Belle was quite lovely, though I don’t think her makeup should have tried so hard to bring to mind the big doe eyes the character had in the film. She did have a very nice and very understandable voice (unlike the three blondes, who were played as shrill and pushy instead of ditzy and cute like they were in the film).

I didn’t think the Beast’s normal voice had enough raar in it, but the problems with the show weren’t, I thought, in the performances, but rather in the direction and staging choices. (Perhaps “an adequate performance” is being cruel, but I didn’t feel they’d risen above the material, which the stage performance of “Rent” that I saw did.) It’s a shame that the only decent song he had was “There’s Something There”, and only half of that is his, because he did have a gorgeous singing voice. I just got distracted by the Song That Goes Like This-ness of his other songs.

Clearly the girls behind me did not have that problem, as there was shrieking and squeeing over the Beast-turned-Prince at the end. :)

I could very probably go on, but my picoreview has now turned out to be an hour’s worth of typing, and it’s late, so I’m going to call it good at this point.

Really, that sounds like I didn’t enjoy it, which isn’t true. I did enjoy it, and I’m genuinely glad I went, because I’ve wanted for years to see it and I’d have felt hugely like I’d missed out if I hadn’t gone. Besides, half the fun of theatre is being able to tear a show apart, and it’s a rare damned thing when I can’t. (That always stuns my family, when all we can say is, “Wow, that was really *good*!”)

Also, more or less totally unrelated, as fantastically gorgeous and sexy as the high-stiletto-heeled Cadiz boots are, I’ll be sending them back. They’re just not wearable enough; four hours of them tonight, most of which wasn’t on my feet, was too much. I love them, they’re beautiful, they’re gorgeous, but I really don’t think I’ll wear them again, and they cost too damned much to keep lying around. Someday when I’m rich perhaps I’ll have an extremely sexy pair of boots like that custom made to fit my feet precisely. :)

miles to Dunharrow: 160

6 thoughts on “Beauty and the Beast picoreview

  1. I mourn the passing of the sexy boots. Not that I was likely to be seeing them, but still, I have principles and one of them is that women’s boots should look like those.

  2. I’m sorry B&B wasn’t as good as you hoped. Have you ever seen the Lion King Broadway? It is incredible. It’s got to be the most magical thing I’ve ever seen on the stage. It’s a whole lot of wow.

  3. Was the gargoyle-thing still in the show? 11-12 years after the fact, that’s the one thing that stands out in my mind from the production I saw in Minneapolis.
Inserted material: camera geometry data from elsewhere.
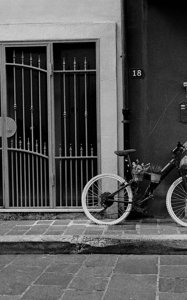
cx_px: 127
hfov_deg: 23.8
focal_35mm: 54
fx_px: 440
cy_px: 151
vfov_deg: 37.5
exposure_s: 1/4
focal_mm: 35
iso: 100
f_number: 9
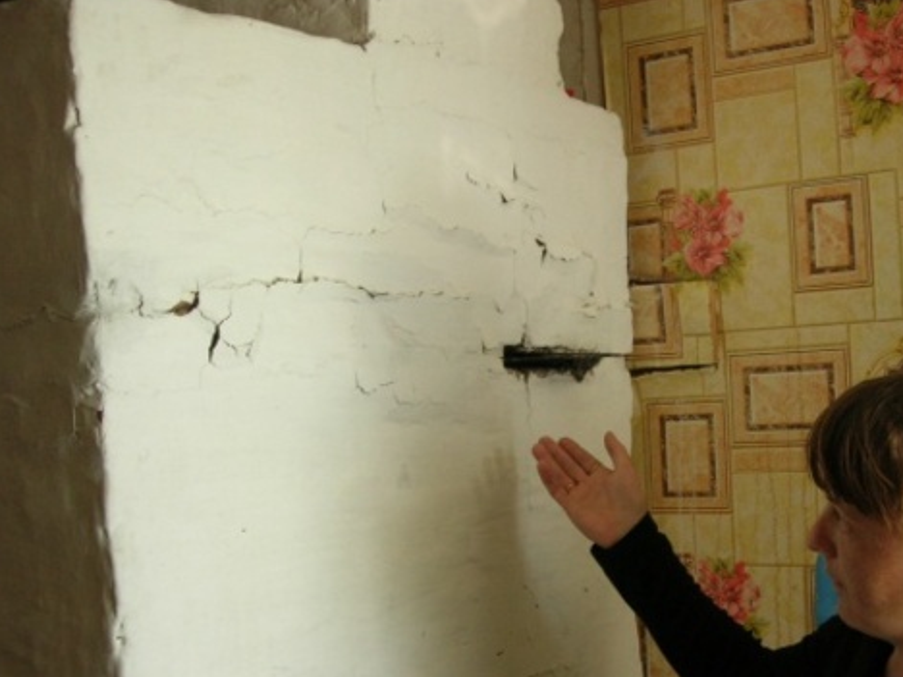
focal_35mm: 52
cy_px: 446
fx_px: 1356
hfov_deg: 36.5
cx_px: 600
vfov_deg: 27.9
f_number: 2.8
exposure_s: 1/67.8
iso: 200
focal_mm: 7.8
But I have that infamous sieve-mind for media, which may be part of the problem. o.O

    Glad you made it to the show, sorry to hear the boots aren’t working out!

  4. I think it suffered badly in comparison to the stage version of The Lion King, which is at least as good as the film, and possibly better due to the sheer technical wonder of it all.

    Yah. That.

    BatB actually makes Lion King look more impressive, in that BatB is quite a popular stage musical, so it makes you realize how little effort Disney actually would have had to put into a Lion King musical and still have it be a success… which makes me figure they did what they did (in Lion King) as a pure labor of love.

  5. Ouch. I don’t remember any of those sorts of details from when I saw it in NYC a few years ago.

    At the time Christy Carlson Romano was Belle. Who were the leads when you saw it?